Housed in an old high school building, aptly named “Union High,” surrounded by humble houses, Shalom Zone is that advocate for the residents of Gallatin, Tennessee. It’s an organization with a lofty mission. In their words, it’s designed to engage residents in the work of healing, peace, reconciliation, justice, and love so that they can grow beyond their current circumstances and, together, live as a beloved community.

As we slowly pulled into the parking lot, looking around to see where we should park and where we should enter, we were directed by the waving arms of Tara’s cousin, Katrina. Already a teenager when Tara was in pre-school, Katrina has always held a lofty place in Tara’s mind and heart. “I always thought you were the coolest,” she confessed over dinner later that day.

Earlier in the year, Katrina extended an invitation to spend some time with her in Gallatin when passing through Tennessee. She also recommended that we volunteer at Shalom Zone, and decided to join us. The coolest indeed.

The three of us walked through the brightly lit hallways like new students on the first day of school; lost but excited. We quickly found ourselves sitting at a table, talking to PJ, the Executive Director of Shalom Zone. She laid out all that the organization does, who they serve, and the history of the town. Through myriad programs, workshops, camps, classes, and collaborations, PJ and her team prove themselves to be an integral part of not just holding a community together, but advancing it. It was both exciting, and overwhelming. Again, much like the first day at a new school.

However, unlike the first day of school, we had the place mostly to ourselves. It was spring break for the local kids, so the traffic in the halls and rooms of the building was a fraction of the norm. That worked out well, as it allowed us to help tackle some cleaning and organizing projects that needed attention. It's amazing how filthy kids can make things. Seriously, I don't want to know what some of the stains and markings consist of.  Luckily, magic erasers exist as an antidote to children's collective yuck.

It's also amazing what a small change can lead to. Cleaning and organizing leaves a better facility for people to learn and interact in. Better educated and connected residents lead to stronger and more engaged residents. More involved residents lead to safer and nicer cities.
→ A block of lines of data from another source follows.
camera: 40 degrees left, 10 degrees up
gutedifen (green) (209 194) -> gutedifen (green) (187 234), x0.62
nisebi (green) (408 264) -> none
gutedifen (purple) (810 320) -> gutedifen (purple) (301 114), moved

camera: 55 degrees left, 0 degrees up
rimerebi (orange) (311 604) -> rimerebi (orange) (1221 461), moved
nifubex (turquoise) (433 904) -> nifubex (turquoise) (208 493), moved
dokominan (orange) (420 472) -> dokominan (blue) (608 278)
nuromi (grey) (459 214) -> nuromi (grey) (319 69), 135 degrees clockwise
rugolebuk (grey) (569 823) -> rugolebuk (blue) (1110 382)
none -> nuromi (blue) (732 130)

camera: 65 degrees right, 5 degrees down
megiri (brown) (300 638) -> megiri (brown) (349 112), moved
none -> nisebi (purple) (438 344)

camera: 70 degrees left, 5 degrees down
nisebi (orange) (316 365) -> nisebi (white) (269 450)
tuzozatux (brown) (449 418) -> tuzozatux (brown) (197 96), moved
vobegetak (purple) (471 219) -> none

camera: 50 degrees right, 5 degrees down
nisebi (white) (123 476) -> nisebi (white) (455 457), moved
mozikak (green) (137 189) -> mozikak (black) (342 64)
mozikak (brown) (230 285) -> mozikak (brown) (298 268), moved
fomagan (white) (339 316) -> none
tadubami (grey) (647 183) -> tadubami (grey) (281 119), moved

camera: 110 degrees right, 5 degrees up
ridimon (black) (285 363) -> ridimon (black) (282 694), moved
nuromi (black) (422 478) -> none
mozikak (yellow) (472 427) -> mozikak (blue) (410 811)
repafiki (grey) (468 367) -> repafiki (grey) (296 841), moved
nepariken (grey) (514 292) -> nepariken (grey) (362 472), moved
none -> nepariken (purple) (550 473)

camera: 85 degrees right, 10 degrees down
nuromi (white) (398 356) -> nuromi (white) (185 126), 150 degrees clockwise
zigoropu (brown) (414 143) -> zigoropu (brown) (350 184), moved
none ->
It's the positive side of the butterfly effect.

Despite the economic stagnation and social challenges that Gallatin faces (much like so many other small towns across the United States), this little city keeps its chin up and even managed to be dubbed The Nicest Place in America. Working with Katrina, PJ, and other folks from the area, it was apparent that the title was well earned, but also no accident.

Do something, somewhere, to make a positive difference. Flap your wings. No matter how small or trivial it seems, it will make a difference.